Seniors are naturally more prone to the threat of heat stroke because as you age, you become less aware of changes in your body temperature – at times hardly noticing if you are severely cold or too hot. To add to this, many seniors suffer from underlying health conditions that make them less able to adequately adapt to the heat or cold around them.
Finally, many elderly patients take a number of different medications which contribute to dehydration – one of the primary symptoms of heat stroke and exhaustion.
However, with a little bit of awareness and vigilance by carers and loved ones, heat stroke and the resulting exhaustion can be avoided in the upcoming summer months with these simple steps:
- Staying hydrated
This includes drinking plenty of liquids – such as water and juice, but avoiding highly caffeinated, sugary or alcoholic drinks – which can only contribute to dehydration.
- Dressing appropriately
Many seniors tend to fall back on old favourite items of clothing which may not be weather appropriate. Ensure that your loved one or patient avoids wearing overly tight fitting, dark coloured clothing, instead opting for lightweight, light-coloured and loose-fitting clothing in extremely hot weather.
- Avoid being outdoors during midday hours
This is generally where the day is at its warmest – try and avoid running errands or being outdoors for extended periods of time from 12 – 3pm. The best time during very warm days to run errands and be outdoors is generally before 11am and after 4pm.
- Discourage excessive exercise
Try and explain that although you understand they are aching to get some exercise, it is always best to do so in the earlier hours of the day or towards the afternoon. Excessive exercise should be altogether avoided on particularly hot days.

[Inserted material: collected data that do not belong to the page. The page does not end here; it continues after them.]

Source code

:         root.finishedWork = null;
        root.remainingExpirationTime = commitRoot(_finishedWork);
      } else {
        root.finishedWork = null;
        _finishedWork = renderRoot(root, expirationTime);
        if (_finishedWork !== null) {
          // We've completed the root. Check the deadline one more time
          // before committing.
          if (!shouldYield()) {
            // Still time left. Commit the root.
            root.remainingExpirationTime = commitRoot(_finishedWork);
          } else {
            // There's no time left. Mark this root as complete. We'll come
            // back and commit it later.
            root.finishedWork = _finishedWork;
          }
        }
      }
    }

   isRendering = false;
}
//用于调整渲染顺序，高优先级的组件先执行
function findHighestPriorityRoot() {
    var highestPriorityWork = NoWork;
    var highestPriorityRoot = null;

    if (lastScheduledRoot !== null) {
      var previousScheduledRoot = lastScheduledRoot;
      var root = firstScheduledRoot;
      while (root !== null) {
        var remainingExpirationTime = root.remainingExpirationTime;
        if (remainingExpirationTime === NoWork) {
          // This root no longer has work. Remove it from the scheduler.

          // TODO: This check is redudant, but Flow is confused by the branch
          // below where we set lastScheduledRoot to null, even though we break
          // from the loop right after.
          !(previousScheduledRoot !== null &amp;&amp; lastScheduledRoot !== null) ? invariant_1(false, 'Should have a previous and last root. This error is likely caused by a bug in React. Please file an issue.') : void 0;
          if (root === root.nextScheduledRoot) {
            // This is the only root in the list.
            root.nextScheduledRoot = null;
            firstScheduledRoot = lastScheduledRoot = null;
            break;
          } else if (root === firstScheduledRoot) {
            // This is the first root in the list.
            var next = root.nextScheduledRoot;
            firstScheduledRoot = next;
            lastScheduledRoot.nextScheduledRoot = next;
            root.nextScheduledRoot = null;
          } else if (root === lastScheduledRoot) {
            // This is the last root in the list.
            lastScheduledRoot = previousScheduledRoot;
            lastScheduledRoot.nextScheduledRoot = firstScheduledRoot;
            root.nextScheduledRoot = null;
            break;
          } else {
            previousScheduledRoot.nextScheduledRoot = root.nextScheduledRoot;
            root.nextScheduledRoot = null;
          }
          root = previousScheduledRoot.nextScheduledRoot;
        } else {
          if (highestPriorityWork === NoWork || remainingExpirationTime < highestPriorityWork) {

- Seek air-conditioned environments
If it is a necessity to travel or be outdoors during the warmest hours of the day, try and seek out air-conditioned environments which may help to make things more comfortable. Alternatively, consider installing an air-conditioner in their room to help with regulating their body temperature during the hottest months of the year.
Know the symptoms of heat stroke and exhaustion
These include: dizziness, nausea, headache, rapid heartbeat, chest pain, problems with breathing and fainting.
It’s important to stay on-top of your loved one or patient’s health care at all times, most especially in the warmer months of the year when many seniors are unaware of the drastic increase in temperatures. By doing so, unnecessary health issues and resultant doctor’s bills can be avoided!